- Other names: Kayla
- Occupation: Computer hacker
- Organization: LulzSec
- Known for: Founder of LulzSec

= Ryan Ackroyd =

Black hat hacker

Ryan Ackroyd, Kayla and also lolspoon, is a former black hat hacker who was one of the six core members of the computer hacking group "LulzSec" during its 50-day spree of attacks from 6 May 2011 until 26 June 2011. Throughout the time, Ackroyd posed as a female hacker named "Kayla" and was responsible for the penetration of multiple military and government domains and many high profile intrusions into the networks of Gawker in December 2010, HBGaryFederal in 2011, PBS, Sony, Infragard Atlanta, Fox Entertainment and others. He eventually served 30 months in prison for his hacking activities.

After his release from jail, Ackroyd publicly stated during "a conversation with Lulzsec" that he believes Anonymous, other activists and like-minded should come together and attempt to change issues legally.

In December 2014, he gave his first ever lecture in an over-capacity lecture auditorium at Sheffield Hallam University for over 200 students, where he spoke about Lulzsec and their "50 days of lulz".

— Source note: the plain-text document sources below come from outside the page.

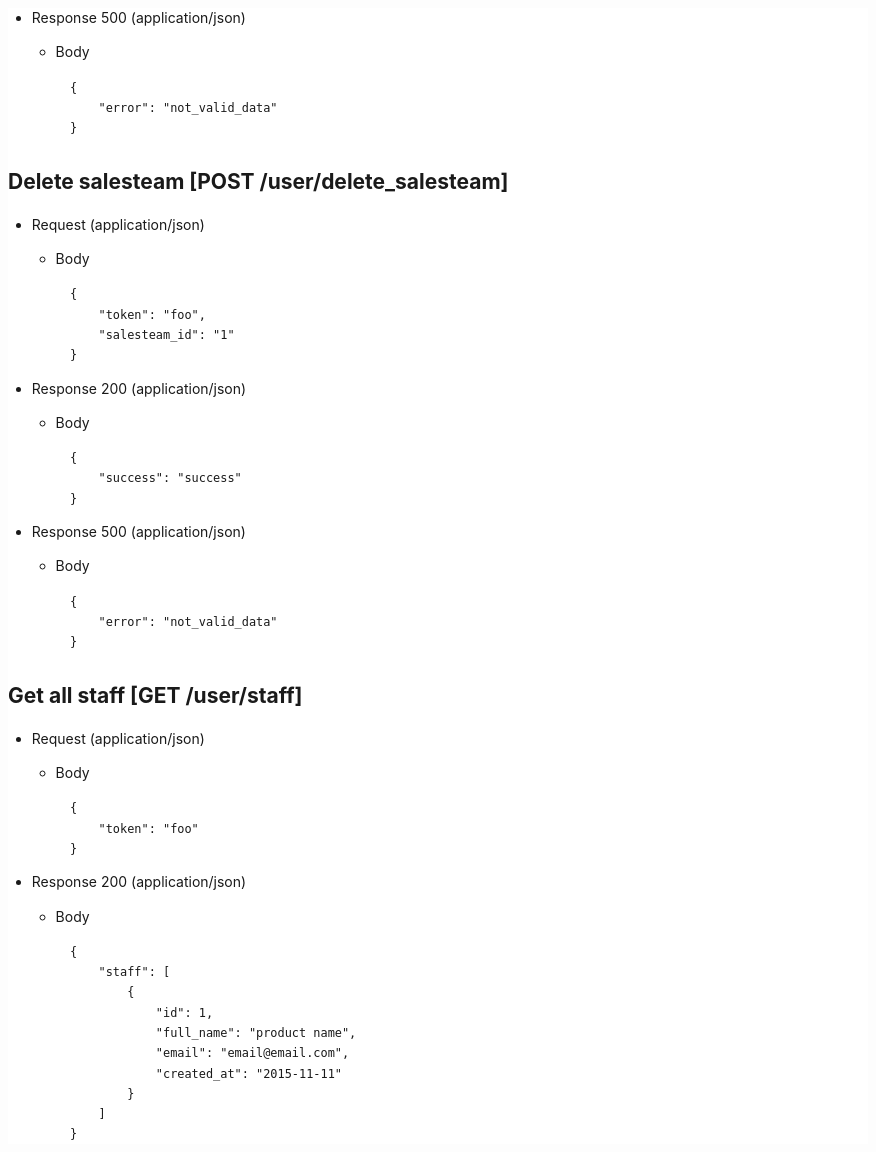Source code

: + Response 500 (application/json)
    + Body

            {
                "error": "not_valid_data"
            }

## Delete salesteam [POST /user/delete_salesteam]


+ Request (application/json)
    + Body

            {
                "token": "foo",
                "salesteam_id": "1"
            }

+ Response 200 (application/json)
    + Body

            {
                "success": "success"
            }

+ Response 500 (application/json)
    + Body

            {
                "error": "not_valid_data"
            }

## Get all staff [GET /user/staff]


+ Request (application/json)
    + Body

            {
                "token": "foo"
            }

+ Response 200 (application/json)
    + Body

            {
                "staff": [
                    {
                        "id": 1,
                        "full_name": "product name",
                        "email": "email@email.com",
                        "created_at": "2015-11-11"
                    }
                ]
            }
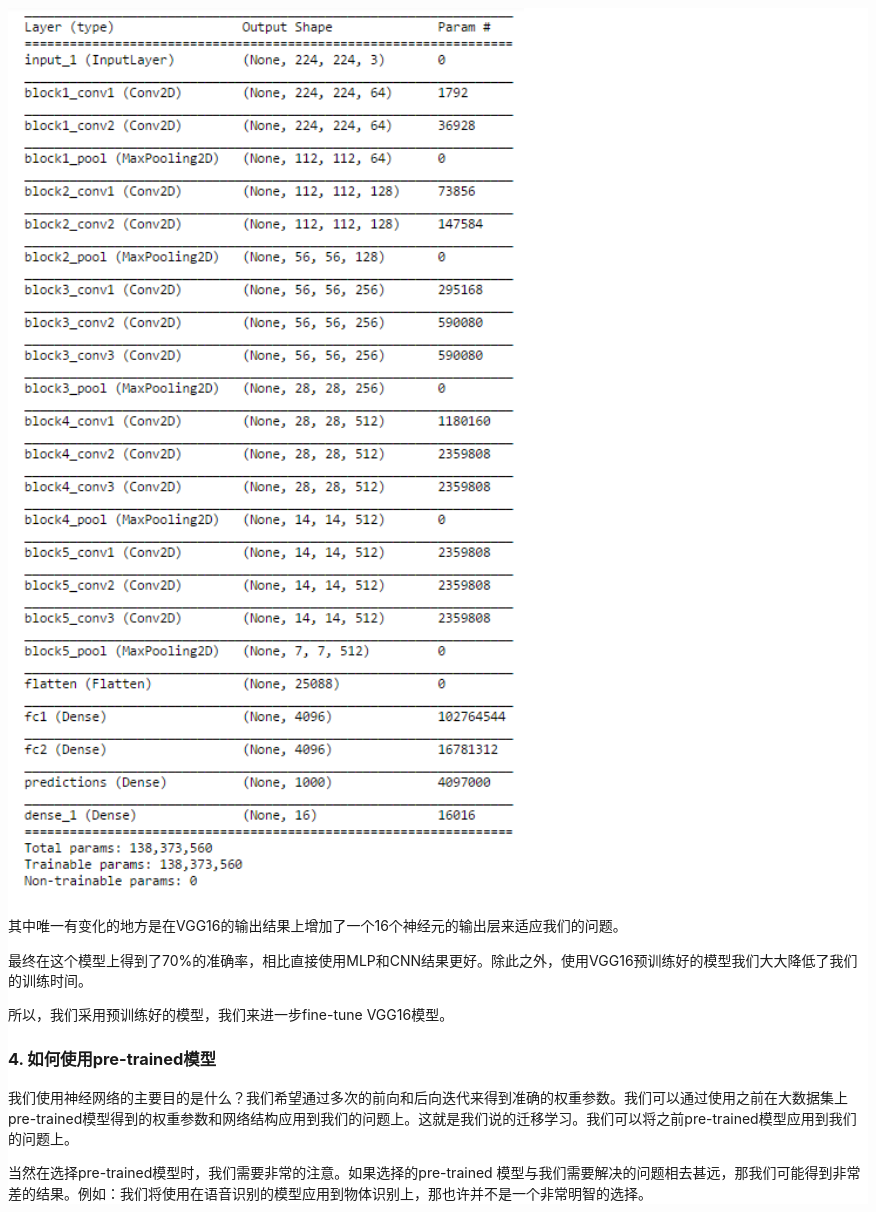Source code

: <img src="/assets/images/transfer_learning/vgg.png" width="60%" height="60%"  />
</div>


其中唯一有变化的地方是在VGG16的输出结果上增加了一个16个神经元的输出层来适应我们的问题。

最终在这个模型上得到了70%的准确率，相比直接使用MLP和CNN结果更好。除此之外，使用VGG16预训练好的模型我们大大降低了我们的训练时间。

所以，我们采用预训练好的模型，我们来进一步fine-tune VGG16模型。

<h3 id="4">4. 如何使用pre-trained模型</h3>

我们使用神经网络的主要目的是什么？我们希望通过多次的前向和后向迭代来得到准确的权重参数。我们可以通过使用之前在大数据集上pre-trained模型得到的权重参数和网络结构应用到我们的问题上。这就是我们说的迁移学习。我们可以将之前pre-trained模型应用到我们的问题上。

当然在选择pre-trained模型时，我们需要非常的注意。如果选择的pre-trained 模型与我们需要解决的问题相去甚远，那我们可能得到非常差的结果。例如：我们将使用在语音识别的模型应用到物体识别上，那也许并不是一个非常明智的选择。
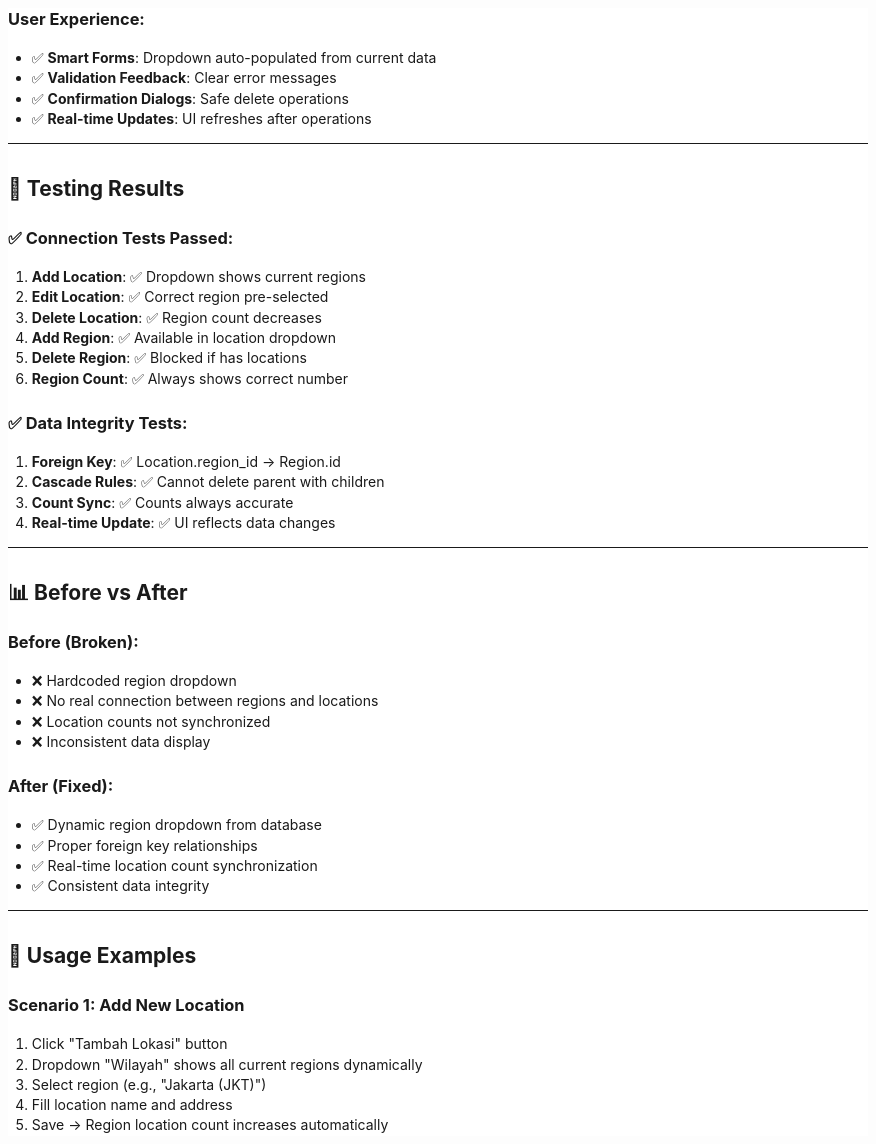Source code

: ### **User Experience:**
- ✅ **Smart Forms**: Dropdown auto-populated from current data
- ✅ **Validation Feedback**: Clear error messages
- ✅ **Confirmation Dialogs**: Safe delete operations
- ✅ **Real-time Updates**: UI refreshes after operations

---

## 🧪 **Testing Results**

### **✅ Connection Tests Passed:**
1. **Add Location**: ✅ Dropdown shows current regions
2. **Edit Location**: ✅ Correct region pre-selected
3. **Delete Location**: ✅ Region count decreases
4. **Add Region**: ✅ Available in location dropdown
5. **Delete Region**: ✅ Blocked if has locations
6. **Region Count**: ✅ Always shows correct number

### **✅ Data Integrity Tests:**
1. **Foreign Key**: ✅ Location.region_id → Region.id
2. **Cascade Rules**: ✅ Cannot delete parent with children
3. **Count Sync**: ✅ Counts always accurate
4. **Real-time Update**: ✅ UI reflects data changes

---

## 📊 **Before vs After**

### **Before (Broken):**
- ❌ Hardcoded region dropdown
- ❌ No real connection between regions and locations
- ❌ Location counts not synchronized
- ❌ Inconsistent data display

### **After (Fixed):**
- ✅ Dynamic region dropdown from database
- ✅ Proper foreign key relationships
- ✅ Real-time location count synchronization
- ✅ Consistent data integrity

---

## 🎯 **Usage Examples**

### **Scenario 1: Add New Location**
1. Click "Tambah Lokasi" button
2. Dropdown "Wilayah" shows all current regions dynamically
3. Select region (e.g., "Jakarta (JKT)")
4. Fill location name and address
5. Save → Region location count increases automatically
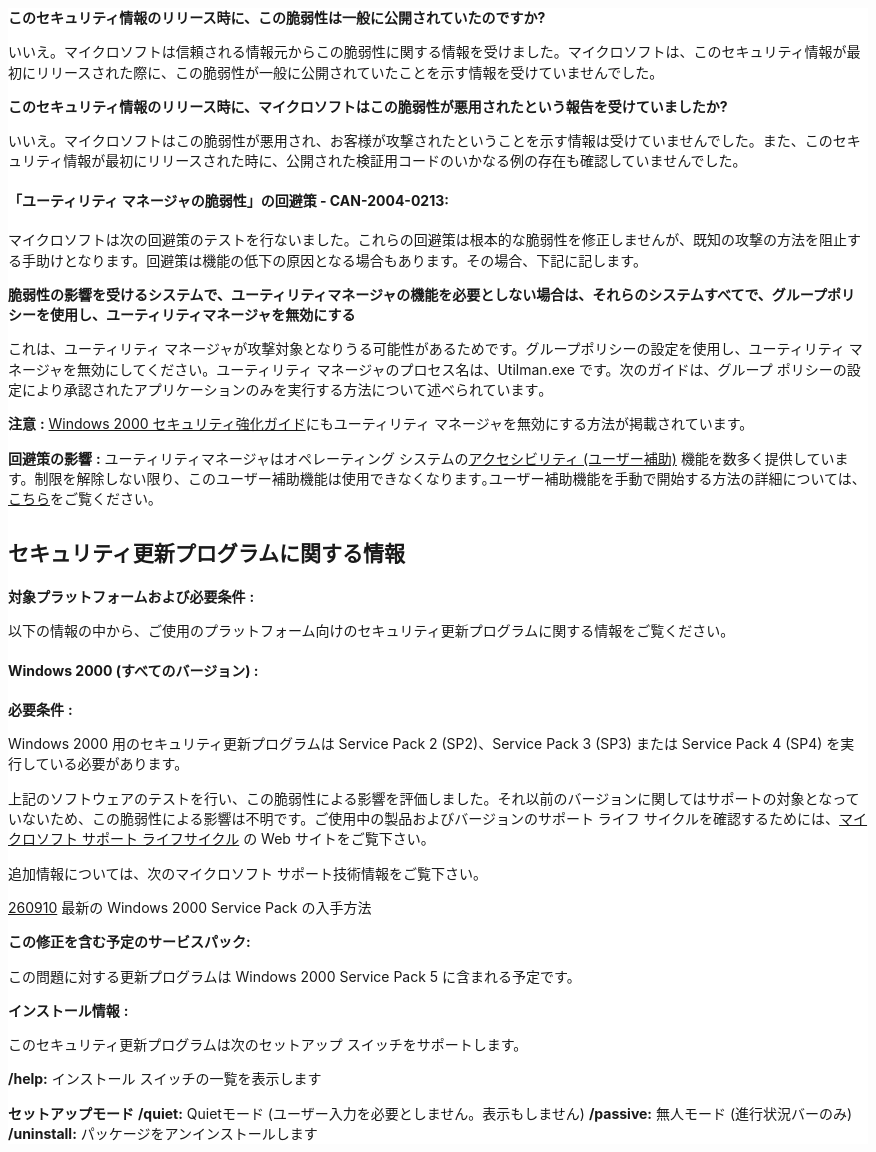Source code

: **このセキュリティ情報のリリース時に、この脆弱性は一般に公開されていたのですか?**

いいえ。マイクロソフトは信頼される情報元からこの脆弱性に関する情報を受けました。マイクロソフトは、このセキュリティ情報が最初にリリースされた際に、この脆弱性が一般に公開されていたことを示す情報を受けていませんでした。

**このセキュリティ情報のリリース時に、マイクロソフトはこの脆弱性が悪用されたという報告を受けていましたか?**

いいえ。マイクロソフトはこの脆弱性が悪用され、お客様が攻撃されたということを示す情報は受けていませんでした。また、このセキュリティ情報が最初にリリースされた時に、公開された検証用コードのいかなる例の存在も確認していませんでした。

#### 「ユーティリティ マネージャの脆弱性」の回避策 - CAN-2004-0213:

マイクロソフトは次の回避策のテストを行ないました。これらの回避策は根本的な脆弱性を修正しませんが、既知の攻撃の方法を阻止する手助けとなります。回避策は機能の低下の原因となる場合もあります。その場合、下記に記します。

**脆弱性の影響を受けるシステムで、ユーティリティマネージャの機能を必要としない場合は、それらのシステムすべてで、グループポリシーを使用し、ユーティリティマネージャを無効にする**

これは、ユーティリティ マネージャが攻撃対象となりうる可能性があるためです。グループポリシーの設定を使用し、ユーティリティ マネージャを無効にしてください。ユーティリティ マネージャのプロセス名は、Utilman.exe です。次のガイドは、グループ ポリシーの設定により承認されたアプリケーションのみを実行する方法について述べられています｡

**注意** **:** [Windows 2000 セキュリティ強化ガイド](http://download.microsoft.com/download/4/c/8/4c882dfe-4ed7-475d-8444-5ad42dced57d/windows_2000_hardening_guide.pdf)にもユーティリティ マネージャを無効にする方法が掲載されています。

**回避策の影響** **:** ユーティリティマネージャはオペレーティング システムの[アクセシビリティ (ユーザー補助)](http://www.microsoft.com/japan/enable/) 機能を数多く提供しています。制限を解除しない限り、このユーザー補助機能は使用できなくなります｡ユーザー補助機能を手動で開始する方法の詳細については、[こちら](http://www.microsoft.com/japan/enable/training/windows2000/default.mspx)をご覧ください｡

セキュリティ更新プログラムに関する情報
--------------------------------------

<span></span>
**対象プラットフォームおよび必要条件** **:**

以下の情報の中から、ご使用のプラットフォーム向けのセキュリティ更新プログラムに関する情報をご覧ください。

#### Windows 2000 (すべてのバージョン) :

**必要条件** **:**

Windows 2000 用のセキュリティ更新プログラムは Service Pack 2 (SP2)、Service Pack 3 (SP3) または Service Pack 4 (SP4) を実行している必要があります。

上記のソフトウェアのテストを行い、この脆弱性による影響を評価しました。それ以前のバージョンに関してはサポートの対象となっていないため、この脆弱性による影響は不明です。ご使用中の製品およびバージョンのサポート ライフ サイクルを確認するためには、[マイクロソフト サポート ライフサイクル](http://support.microsoft.com/lifecycle/) の Web サイトをご覧下さい。

追加情報については、次のマイクロソフト サポート技術情報をご覧下さい。

[260910](http://support.microsoft.com/kb/260910) 最新の Windows 2000 Service Pack の入手方法

**この修正を含む予定のサービスパック:**

この問題に対する更新プログラムは Windows 2000 Service Pack 5 に含まれる予定です。

**インストール情報** **:**

このセキュリティ更新プログラムは次のセットアップ スイッチをサポートします。

**/help:** インストール スイッチの一覧を表示します

**セットアップモード**
**/quiet:** Quietモード (ユーザー入力を必要としません。表示もしません)
**/passive:** 無人モード (進行状況バーのみ)
**/uninstall:** パッケージをアンインストールします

On his Twitter account, Ackroyd vowed to help the security of the systems he once breached, stating that he would "help secure and defend the systems in hopes we can all learn from each other, should I be given the chance to do so". He also added "For me, it wasn't about stealing people's information, I just wanted to show people how flawed their so-called secure systems are. People need to fix their stuff… I sent countless emails to companies and even government organisations and I was ignored. I soon realised I'd have to show them why they should secure themselves before they would listen. I'm like Jiminy Cricket, only when you don't listen I'd hit you really hard with my tiny umbrella so you'd do the right thing," he joked.

== Rise to prominence ==

In 2011, Ackroyd was part of the small group of hackers who breached the security of HBGaryFederal.com through an SQL injection and is said to have social engineered the administrator of rootkit.com, HBGary's CEO's personal website to gain root access to their entire systems.
During the rise of the group "LulzSec", Ackroyd is said to be its most talented hacker, doing much of the security penetration along with Hector Monsegur. He hacked into fox.com, UK Bank Machines, Sony, PBS, the FBI, Bethesda Softworks, Senate.gov, Arizona Department of Public Safety, AT&T, AOL, Navy.mil, Infragard Atlanta, NATO Bookshops and others during LulzSec's infamous "50 Days of Lulz".

Ackroyd is responsible for the hack on Booz Allen, where Edward Snowden was an employee. He was also responsible for the hack into Gawker Media's computer networks in December 2010, in retaliation to what Ackroyd perceived to be behaviour condescending of Anonymous and other affiliated hackers.
During this time, Ackroyd hacked into hundreds of military domains to show vulnerabilities were in excess even in the most sensitive areas.

== Arrest and legal proceedings ==

On 1 September 2011, Ackroyd's "lolspoon" Twitter feed went silent for the last time, amidst announcements that the hacker was arrested in Mexborough, South Yorkshire. It became clear that Ackroyd was not, in fact, a girl, but rather a 24-year-old man with prior military service in the British Army serving in Iraq. He was released on bail with fellow co-defendants Tflow and Topiary.

On 9 April 2013, Ackroyd appeared in court for the final time where he was branded "highly forensically aware" by the court. Ackroyd pleaded not guilty to Distributed Denial of Service (DDoS) attacks carried out under the LulzSec banner during its "AntiSec" campaign, but pleaded guilty to violating the computer misuse act.

Ackroyd served a 30-month prison sentence in England.

== After release ==

Ackroyd was an Associate Lecturer at Sheffield Hallam University and was also enrolled on a master's degree in information systems security. He is now the Lead Penetration Tester at The Hut Group.